Here, the figure that until now resembled a Sisyphean laborer of desert stones begins to undergo a process of physical purification. Shitrit shaves himself clean like a healed leper, scrubs his body with soap, and bathes in boiling water heated in pots. Wrapped in a tallit, the traditional Jewish prayer shawl, he prays before the endless expanse of the desert. A solitary human body facing nature, seeking forgiveness.
Yet religious purification and renewal are not the film’s concluding chord, for the human condition that emerges from it is far more tangled and complex. In the narration that closes the film, Shitrit returns to the wind, describing how it carries to him the nightly screams of his neighbors from Ramon Prison like voices haunting him from the past.

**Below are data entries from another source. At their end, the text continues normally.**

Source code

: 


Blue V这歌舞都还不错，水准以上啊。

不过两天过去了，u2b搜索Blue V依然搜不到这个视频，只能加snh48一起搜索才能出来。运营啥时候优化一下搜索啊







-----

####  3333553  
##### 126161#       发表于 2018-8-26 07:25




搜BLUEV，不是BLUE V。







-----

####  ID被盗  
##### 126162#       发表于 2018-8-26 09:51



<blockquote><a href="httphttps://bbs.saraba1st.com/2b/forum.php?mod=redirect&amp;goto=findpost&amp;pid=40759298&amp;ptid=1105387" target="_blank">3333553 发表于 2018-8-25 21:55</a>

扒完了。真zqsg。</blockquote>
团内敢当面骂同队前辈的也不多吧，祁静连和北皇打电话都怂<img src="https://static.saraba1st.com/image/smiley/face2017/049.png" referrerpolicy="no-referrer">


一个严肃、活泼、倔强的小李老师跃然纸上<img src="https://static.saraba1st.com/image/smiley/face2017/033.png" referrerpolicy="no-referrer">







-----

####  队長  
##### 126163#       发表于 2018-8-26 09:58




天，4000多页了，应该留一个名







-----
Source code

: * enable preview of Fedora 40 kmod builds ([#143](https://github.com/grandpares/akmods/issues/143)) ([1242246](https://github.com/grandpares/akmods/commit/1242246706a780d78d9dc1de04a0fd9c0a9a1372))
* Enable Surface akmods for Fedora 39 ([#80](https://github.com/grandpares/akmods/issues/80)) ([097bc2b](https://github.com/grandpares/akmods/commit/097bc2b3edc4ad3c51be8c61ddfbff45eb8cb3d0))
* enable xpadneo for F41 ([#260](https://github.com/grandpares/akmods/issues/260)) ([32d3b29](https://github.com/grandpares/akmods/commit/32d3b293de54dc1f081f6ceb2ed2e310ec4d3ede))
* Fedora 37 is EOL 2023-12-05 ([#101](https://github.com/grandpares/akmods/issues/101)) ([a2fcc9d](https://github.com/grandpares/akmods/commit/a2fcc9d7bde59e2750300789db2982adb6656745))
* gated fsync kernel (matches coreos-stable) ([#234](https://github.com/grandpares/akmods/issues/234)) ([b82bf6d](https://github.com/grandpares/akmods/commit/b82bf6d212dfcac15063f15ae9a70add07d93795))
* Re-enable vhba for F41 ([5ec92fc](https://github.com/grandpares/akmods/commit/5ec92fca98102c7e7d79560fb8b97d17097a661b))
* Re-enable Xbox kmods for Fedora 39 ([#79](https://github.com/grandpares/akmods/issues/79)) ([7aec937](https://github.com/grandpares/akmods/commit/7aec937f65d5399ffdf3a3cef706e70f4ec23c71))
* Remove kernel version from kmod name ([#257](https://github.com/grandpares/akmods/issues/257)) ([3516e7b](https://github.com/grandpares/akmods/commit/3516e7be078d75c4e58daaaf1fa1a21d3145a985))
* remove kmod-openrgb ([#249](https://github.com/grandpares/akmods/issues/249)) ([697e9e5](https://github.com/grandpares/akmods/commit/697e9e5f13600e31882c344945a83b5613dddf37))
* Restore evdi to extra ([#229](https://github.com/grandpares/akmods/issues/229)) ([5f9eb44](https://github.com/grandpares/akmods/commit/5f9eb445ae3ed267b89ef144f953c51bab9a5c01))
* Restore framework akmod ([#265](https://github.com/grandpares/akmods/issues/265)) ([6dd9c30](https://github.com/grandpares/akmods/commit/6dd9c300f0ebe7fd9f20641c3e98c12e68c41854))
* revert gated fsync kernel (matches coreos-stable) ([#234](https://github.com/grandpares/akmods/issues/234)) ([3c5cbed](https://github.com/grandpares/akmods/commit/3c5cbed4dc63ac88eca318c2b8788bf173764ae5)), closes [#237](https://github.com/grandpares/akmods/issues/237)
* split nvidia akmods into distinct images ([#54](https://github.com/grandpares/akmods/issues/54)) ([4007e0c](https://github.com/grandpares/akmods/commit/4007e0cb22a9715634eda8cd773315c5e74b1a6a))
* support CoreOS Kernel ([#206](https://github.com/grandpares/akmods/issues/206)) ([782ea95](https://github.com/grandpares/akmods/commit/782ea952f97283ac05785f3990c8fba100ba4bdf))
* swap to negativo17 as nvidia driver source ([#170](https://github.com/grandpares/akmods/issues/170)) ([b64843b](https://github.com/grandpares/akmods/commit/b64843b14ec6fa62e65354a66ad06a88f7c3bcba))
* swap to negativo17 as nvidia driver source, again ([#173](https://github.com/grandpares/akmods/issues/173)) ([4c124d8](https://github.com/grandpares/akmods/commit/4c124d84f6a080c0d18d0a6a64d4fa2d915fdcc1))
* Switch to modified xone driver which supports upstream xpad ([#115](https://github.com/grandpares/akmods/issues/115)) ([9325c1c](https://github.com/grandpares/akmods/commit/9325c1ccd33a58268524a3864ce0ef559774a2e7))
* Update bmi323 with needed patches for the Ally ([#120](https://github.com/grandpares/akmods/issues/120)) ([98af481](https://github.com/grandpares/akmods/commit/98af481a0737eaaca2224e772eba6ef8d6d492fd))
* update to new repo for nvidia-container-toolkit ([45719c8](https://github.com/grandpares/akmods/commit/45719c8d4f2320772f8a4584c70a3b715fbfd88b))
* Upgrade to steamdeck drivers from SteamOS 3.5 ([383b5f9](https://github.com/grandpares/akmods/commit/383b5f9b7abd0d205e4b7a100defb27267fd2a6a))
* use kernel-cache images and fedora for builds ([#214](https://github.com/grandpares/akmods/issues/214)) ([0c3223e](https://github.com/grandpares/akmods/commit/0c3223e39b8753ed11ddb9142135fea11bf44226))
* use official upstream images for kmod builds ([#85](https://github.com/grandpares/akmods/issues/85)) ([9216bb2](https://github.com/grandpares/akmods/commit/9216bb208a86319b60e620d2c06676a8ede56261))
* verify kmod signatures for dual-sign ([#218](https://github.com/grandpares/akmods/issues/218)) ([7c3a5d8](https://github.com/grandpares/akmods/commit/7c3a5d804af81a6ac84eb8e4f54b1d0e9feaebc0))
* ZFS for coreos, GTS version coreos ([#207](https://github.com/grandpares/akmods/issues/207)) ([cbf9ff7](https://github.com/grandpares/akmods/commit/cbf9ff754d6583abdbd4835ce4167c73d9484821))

“My neighbors in prison are the cruelest monsters of this generation,” he says in narration. “I recognize their faces. I know them. I understand them. I have to put them to sleep, so I can fall asleep myself. Because those monsters are also in me, too. Deep inside me, too.” Shimon (Sami) Shitrit passed away in 2025 after a prolonged battle with cancer. Turn Over the Stones, which preserves his memory, offers a glimpse into his talents and into an inner world that was deeply human, fractured, and profoundly complex. One may hope that he found release from the demons that haunted him. And perhaps, within the patient silence the film invites, viewers may find themselves reflecting on their own prisons, the monsters within them, and the stones they long to turn.